TF-VSF: A Novel Training-Free Visual-Semantic Fusion Rare Medical Morning Glory Syndrome Diseases Severity Assessment Method.
Authors
Affiliations (7)
Affiliations (7)
- School of Design, Shanghai Jiao Tong University, Shanghai, 200240, China.
- Xin Hua Hospital Affiliated to School of Medicine, Shanghai Jiao Tong University, Shanghai, 200092, China.
- Xin Hua Hospital Affiliated to School of Medicine, Shanghai Jiao Tong University, Shanghai, 200092, China. [email protected].
- School of Design, Shanghai Jiao Tong University, Shanghai, 200240, China. [email protected].
- Innovation Center of Yangtze River Delta, Zhejiang University, Jiaxing, 314100, China. [email protected].
- Institute of Medical Robotics, Shanghai Jiao Tong University, Shanghai, 200240, China. [email protected].
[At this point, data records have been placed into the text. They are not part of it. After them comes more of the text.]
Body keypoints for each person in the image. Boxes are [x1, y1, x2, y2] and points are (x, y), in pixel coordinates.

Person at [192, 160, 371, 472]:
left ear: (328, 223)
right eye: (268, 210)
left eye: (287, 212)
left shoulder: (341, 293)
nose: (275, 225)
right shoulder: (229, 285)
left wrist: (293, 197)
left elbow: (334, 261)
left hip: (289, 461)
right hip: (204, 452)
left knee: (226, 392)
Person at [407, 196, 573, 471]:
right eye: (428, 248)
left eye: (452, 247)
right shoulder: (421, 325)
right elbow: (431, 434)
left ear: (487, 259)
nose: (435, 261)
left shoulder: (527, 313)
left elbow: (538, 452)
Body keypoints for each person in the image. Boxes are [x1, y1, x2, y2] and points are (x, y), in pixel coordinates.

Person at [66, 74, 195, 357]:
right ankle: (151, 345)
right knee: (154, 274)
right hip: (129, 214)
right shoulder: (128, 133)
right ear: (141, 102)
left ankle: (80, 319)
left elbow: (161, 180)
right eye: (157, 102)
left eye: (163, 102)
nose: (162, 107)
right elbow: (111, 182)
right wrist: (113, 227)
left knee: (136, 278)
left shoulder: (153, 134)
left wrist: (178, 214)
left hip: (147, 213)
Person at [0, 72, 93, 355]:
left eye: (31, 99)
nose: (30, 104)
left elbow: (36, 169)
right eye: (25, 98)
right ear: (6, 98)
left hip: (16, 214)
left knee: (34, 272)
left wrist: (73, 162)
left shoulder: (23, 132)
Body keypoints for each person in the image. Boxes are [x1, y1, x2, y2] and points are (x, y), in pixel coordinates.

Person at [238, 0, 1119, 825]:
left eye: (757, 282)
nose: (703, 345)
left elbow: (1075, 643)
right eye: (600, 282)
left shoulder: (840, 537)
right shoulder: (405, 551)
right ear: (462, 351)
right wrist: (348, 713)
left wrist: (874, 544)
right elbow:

- USC-SJTU Institute of Cultural and Creative Industry, Shanghai Jiao Tong University, Shanghai, 200240, China. [email protected].
Abstract
Medical morning glory syndrome (MGS) is a rare congenital disease. Approximately 50% of MGS patients present with retinal detachment. Widespread screening for MGS significantly aids in early detection, but it places a considerable burden on healthcare professionals. Recently, AI-assisted diagnostic methods have made significant strides and achieved satisfactory accuracy. However, current AI-assisted methods heavily rely on large datasets to promote feature learning. The unavailable MGS data presents a challenge in optimizing the model parameters. To address this limitation, we propose a training-free method named TF-VSF, leveraging the prior knowledge from foundation models and MGS-specific pathological structures to generate low-dimensional, refined feature representations for the diagnostic grading task. Specifically, the channel-based visual recalibration (CVR) module introduces the pretrained prior knowledge from SAM, generating a coarse segmentation mask, which is then refined by a pyramid calibration module to filter the high-dimensional semantic structures in a no-parameter manner. Then, the semantic-based location perception (SLP) module utilizes the pretrained contrastive language-image pretraining (CLIP) prior knowledge to generate the semantic implicit feature presentation with the edge energy control, which is then fused with the refined features in the CVR module. Finally, the grading results are achieved through independent component analysis (ICA) feature reduction and density constraint clustering. We developed a dataset of 1016 MGS fundus images. Compared with the self-supervised and fully trained methods, TF-VSF achieves 95.87% in accuracy and 93.50% in F1-score, surpassing comparable methods in general image domains, and the medical image domain of self-supervised methods, fully trained methods, and training-free methods. TF-VSF represents a novel framework that bridges the gap in AI-assisted diagnostic technology for rare diseases.